American healthcare IT vendor Cerner has considerably raised the price of the upcoming data center that is set to play a crucial part in the US Department of Defense’s electronic health record modernization efforts.

Instead of the previously-agreed $50.7 million over ten years, the facility will now cost $73.7 million over two-and-a-half years, with the DoD saying that it may reopen bids for the contract afterwards. DoD spokesman David Norley told Politico that the increase is partly due to more reliable data access and heavier data-processing needs.

Department of Spending

Department of Defense logo
– DoD

After Cerner, Leidos and Accenture won the $4.3 billion Defense Healthcare Management Systems Modernization contract in July 2015, the DoD controversially gave Cerner the no-bid data center hosting contract. Cerner took the job after it claimed it couldn’t do analytics for the Pentagon unless it also ran the servers.

In a document filed by the Space & Naval Warfare Systems Command (SPAWAR), the company said: “Direct access to proprietary Cerner data, which is only available as a managed service within Cerner-owned and operated data centers, is required to enable the full functionality of the DHMSM EHR.

”Therefore, no vendor other than Cerner, as a member of the Leidos team, can satisfy the requirement.”

The filing reveals that CSC Government Solutions, IBM, Amazon Web Services and General Dynamics all attempted to bid for the data center contract, even offering “technical solutions utilizing a variety of methods to connect the DHMSM EHR back to the Cerner proprietary data, while utilizing appropriate safeguards. The methods include the use of secure protocols, encryption, virtual private clouds, etc.”

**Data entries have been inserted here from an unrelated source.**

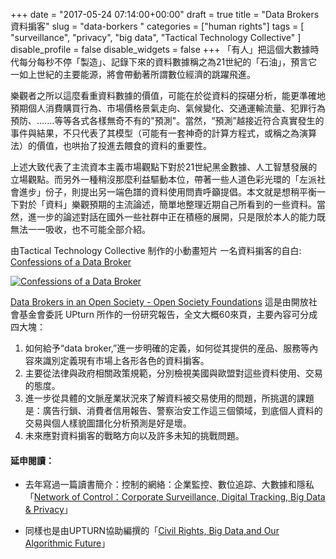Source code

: ﻿+++
date = "2017-05-24 07:14:00+00:00"
draft = true
title = "Data Brokers 資料掮客"
slug = "data-borkers "
categories = ["human rights"]
tags = [
  "surveillance",
  "privacy",
  "big data",
  "Tactical Technology Collective"
  ]
disable_profile = false
disable_widgets = false
+++
「有人」把這個大數據時代每分每秒不停「製造」、記錄下來的資料數據稱之為21世紀的「石油」，預言它一如上世紀的主要能源，將會帶動著所謂數位經濟的跳躍飛進。

樂觀者之所以這麼看重資料數據的價值，可能在於從資料的探碪分析，能更準確地預期個人消費購買行為、市場價格景氣走向、氣候變化、交通運輸流量、犯罪行為預防、.......等等各式各樣無奇不有的"預測"。當然，“預測”越接近符合真實發生的事件與結果，不只代表了其模型（可能有一套神奇的計算方程式，或稱之為演算法）的價值，也哄抬了投進去餵食的資料的重要性。

<!--more-->

上述大致代表了主流資本主義市場觀點下對於21世紀黑金數據、人工智慧發展的立場觀點。而另外一種稍沒那麼利益驅動本位，帶著一些人道色彩光環的「左派社會進步」份子，則提出另一端色譜的資料使用問責呼籲提倡。本文就是想稍平衡一下對於「資料」樂觀預期的主流論述，簡單地整理近期自己所看到的一些資料。當然，進一步的論述對話在國外一些社群中正在積極的展開，只是限於本人的能力既無法一一吸收，也不可能全部介紹。 

由Tactical Technology Collective 制作的小動畫短片
一名資料掮客的自白: [Confessions of a Data Broker](https://myshadow.org/resources/confession-of-a-data-broker?locale=en)

[![Confessions of a Data Broker](/post/20170524.jpg)](https://vimeo.com/163564618)


[Data Brokers in an Open Society - Open Society Foundations](https://www.opensocietyfoundations.org/sites/default/files/data-brokers-in-an-open-society-20161121.pdf) 
這是由開放社會基金會委託 UPturn 所作的一份研究報告，全文大概60來頁，主要內容可分成四大塊：

1. 如何給予“data broker,”進一步明確的定義，如何從其提供的産品、服務等內容來識別定義現有市場上各形各色的資料掮客。
2. 主要從法律與政府相關政策規範，分別檢視美國與歐盟對這些資料使用、交易的態度。
3. 進一步從具體的文脈産業狀況來了解資料被交易使用的問題，所挑選的課題是：廣告行鎖、消費者信用報告、警察治安工作這三個領域，到底個人資料的交易與個人樣貌圖譜化分析預測是好是壞。 
4. 未來應對資料掮客的戰略方向以及許多未知的挑戰問題。 


#### 延申閱讀：
- 去年寫過一篇讀書簡介：控制的網絡：企業監控、數位追踪、大數據和隱私 「[Network of Control：Corporate Surveillance, Digital Tracking, Big Data & Privacy](https://blog.jxtsai.info/2016/11/03/corporate-surveillance/)」

- 同樣也是由UPTURN協助編撰的「[Civil Rights, Big Data,and Our Algorithmic Future](
https://bigdata.fairness.io/data-brokers/)」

In response, the government said it “does not fundamentally dispute any of the technical assertions in the responses, and, in fact, considers some of them to have technical merit in that the solution described would be viable if access to Cerner data could be obtained.”

But despite this view, in the end DoD said it had no choice but to go with Cerner: “Cerner does not allow third-party access and will not enter discussions with the Government to procure the necessary rights to grant third-party access.”